A woman who worked as a software engineer in Seattle hacked into a server holding customer information for Capital One and obtained the personal data of more than 100 million people, federal prosecutors said Monday, in one of the largest thefts of data from a bank.
The suspect, Paige Thompson, 33, left a trail online for investigators to follow as she boasted about the hacking, according to court documents in Seattle, where she was arrested and charged with one count of computer fraud and abuse.
Thompson, who formerly worked for Amazon Web Services, which hosted the Capital One database that was breached, was listed as the organizer of a group on Meetup, a social network, called Seattle Warez Kiddies, described as a gathering for "anybody with an appreciation for distributed systems, programming, hacking, cracking." The FBI said it noticed her activity on Meetup and used it to trace her other online activities, eventually linking her to posts describing the data theft on Twitter and the Slack messaging service.
"I've basically strapped myself with a bomb vest," Thompson wrote in a Slack post, according to prosecutors, "dropping capital ones dox and admitting it."
According to court papers and Capital One, Thompson stole 140,000 Social Security numbers and 80,000 bank account numbers in the breach.
In all, more than 100 million people in the United States and Canada were affected, the company said Monday.
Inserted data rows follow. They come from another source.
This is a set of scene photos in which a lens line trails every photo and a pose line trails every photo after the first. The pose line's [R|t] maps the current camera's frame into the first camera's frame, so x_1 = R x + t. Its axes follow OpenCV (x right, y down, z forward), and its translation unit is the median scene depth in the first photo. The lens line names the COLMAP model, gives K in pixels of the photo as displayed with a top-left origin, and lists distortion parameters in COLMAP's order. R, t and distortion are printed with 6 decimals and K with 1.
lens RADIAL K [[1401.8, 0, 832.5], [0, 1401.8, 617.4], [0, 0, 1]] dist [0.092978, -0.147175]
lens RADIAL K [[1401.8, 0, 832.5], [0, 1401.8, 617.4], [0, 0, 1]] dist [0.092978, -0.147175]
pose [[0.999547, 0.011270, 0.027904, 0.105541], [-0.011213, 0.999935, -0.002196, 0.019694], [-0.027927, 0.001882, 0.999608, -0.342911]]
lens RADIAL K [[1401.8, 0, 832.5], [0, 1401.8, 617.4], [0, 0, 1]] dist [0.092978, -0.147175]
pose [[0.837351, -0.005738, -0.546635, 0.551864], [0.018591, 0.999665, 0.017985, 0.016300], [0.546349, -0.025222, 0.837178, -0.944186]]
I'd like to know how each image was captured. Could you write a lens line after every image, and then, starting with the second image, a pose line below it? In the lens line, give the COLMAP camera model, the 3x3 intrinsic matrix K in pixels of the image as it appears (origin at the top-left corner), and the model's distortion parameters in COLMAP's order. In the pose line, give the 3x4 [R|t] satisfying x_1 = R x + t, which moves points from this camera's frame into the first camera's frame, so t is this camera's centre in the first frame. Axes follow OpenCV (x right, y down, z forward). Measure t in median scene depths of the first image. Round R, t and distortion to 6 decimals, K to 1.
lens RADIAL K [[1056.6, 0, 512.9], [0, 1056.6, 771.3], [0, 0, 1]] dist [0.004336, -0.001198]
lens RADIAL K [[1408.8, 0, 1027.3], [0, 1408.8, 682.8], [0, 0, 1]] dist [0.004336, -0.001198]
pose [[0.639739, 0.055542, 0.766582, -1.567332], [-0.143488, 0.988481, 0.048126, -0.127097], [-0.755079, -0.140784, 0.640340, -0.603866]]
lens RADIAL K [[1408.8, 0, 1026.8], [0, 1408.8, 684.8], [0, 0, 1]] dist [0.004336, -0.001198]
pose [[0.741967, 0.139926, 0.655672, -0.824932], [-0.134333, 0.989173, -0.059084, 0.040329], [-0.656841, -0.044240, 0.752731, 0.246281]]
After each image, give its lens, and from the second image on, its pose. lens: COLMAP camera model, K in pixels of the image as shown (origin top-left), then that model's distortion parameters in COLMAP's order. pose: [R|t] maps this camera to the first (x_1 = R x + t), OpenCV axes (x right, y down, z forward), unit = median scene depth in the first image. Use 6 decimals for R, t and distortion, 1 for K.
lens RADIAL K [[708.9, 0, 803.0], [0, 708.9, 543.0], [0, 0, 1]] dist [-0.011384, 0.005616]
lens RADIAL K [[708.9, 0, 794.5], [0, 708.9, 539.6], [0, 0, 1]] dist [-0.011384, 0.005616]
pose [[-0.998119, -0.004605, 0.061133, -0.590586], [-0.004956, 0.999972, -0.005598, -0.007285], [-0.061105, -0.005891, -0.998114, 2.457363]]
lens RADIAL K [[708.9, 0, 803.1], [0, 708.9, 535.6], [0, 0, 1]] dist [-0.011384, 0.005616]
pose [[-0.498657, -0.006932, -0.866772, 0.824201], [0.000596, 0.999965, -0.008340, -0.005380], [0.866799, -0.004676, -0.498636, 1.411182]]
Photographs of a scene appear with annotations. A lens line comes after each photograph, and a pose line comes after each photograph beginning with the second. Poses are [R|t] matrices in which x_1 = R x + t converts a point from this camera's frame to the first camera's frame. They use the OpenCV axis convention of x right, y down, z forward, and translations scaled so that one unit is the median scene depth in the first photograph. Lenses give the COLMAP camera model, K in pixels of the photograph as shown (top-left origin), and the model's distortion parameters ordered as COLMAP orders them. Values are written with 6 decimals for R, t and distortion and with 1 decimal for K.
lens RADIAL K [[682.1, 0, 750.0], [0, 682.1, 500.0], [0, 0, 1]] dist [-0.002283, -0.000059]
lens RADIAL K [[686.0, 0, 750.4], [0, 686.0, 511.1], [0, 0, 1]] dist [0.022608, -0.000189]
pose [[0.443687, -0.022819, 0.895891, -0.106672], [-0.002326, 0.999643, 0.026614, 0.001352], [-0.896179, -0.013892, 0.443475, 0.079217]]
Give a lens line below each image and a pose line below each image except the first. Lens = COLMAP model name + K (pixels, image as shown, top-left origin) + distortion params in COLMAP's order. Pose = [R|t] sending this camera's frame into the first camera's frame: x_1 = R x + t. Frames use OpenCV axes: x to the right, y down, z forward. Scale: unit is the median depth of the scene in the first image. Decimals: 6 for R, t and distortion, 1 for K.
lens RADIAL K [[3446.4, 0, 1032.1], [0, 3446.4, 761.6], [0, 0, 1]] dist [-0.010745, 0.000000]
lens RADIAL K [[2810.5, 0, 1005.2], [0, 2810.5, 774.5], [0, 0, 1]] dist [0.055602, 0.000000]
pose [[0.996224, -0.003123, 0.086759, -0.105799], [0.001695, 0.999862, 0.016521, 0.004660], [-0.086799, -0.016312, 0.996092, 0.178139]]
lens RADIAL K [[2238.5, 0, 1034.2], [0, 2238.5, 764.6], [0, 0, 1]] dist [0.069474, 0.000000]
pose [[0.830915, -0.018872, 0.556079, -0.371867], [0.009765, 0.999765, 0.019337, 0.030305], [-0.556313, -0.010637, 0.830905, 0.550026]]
The breach also compromised 1 million Canadian social insurance numbers -- the equivalent of Social Security numbers for Americans.
The information came from credit card applications by consumers and small businesses made as early as 2005 and as recently as 2019, according to Capital One.
"Based on our analysis to date," the bank said in a statement, "we believe it is unlikely that the information was used for fraud or disseminated by this individual."
The FBI agent who investigated the breach said in court papers that Thompson gained access to the sensitive data through a "misconfiguration" of a firewall on a Web application that would allow a hacker to communicate with the server where Capital One was storing its information and, eventually, obtain customer files.
On Monday, FBI agents executed a search warrant on Thompson's house. They seized "numerous digital devices," prosecutors said, and found on them "items that referenced Capital One" and Amazon, which they referred to in the complaint only as the "cloud computing company."
Capital One said the bank account numbers were linked to customers with "secured" credit cards. Secured cards require customers to put forth a sum of money -- $200 or $250 -- in exchange for a card.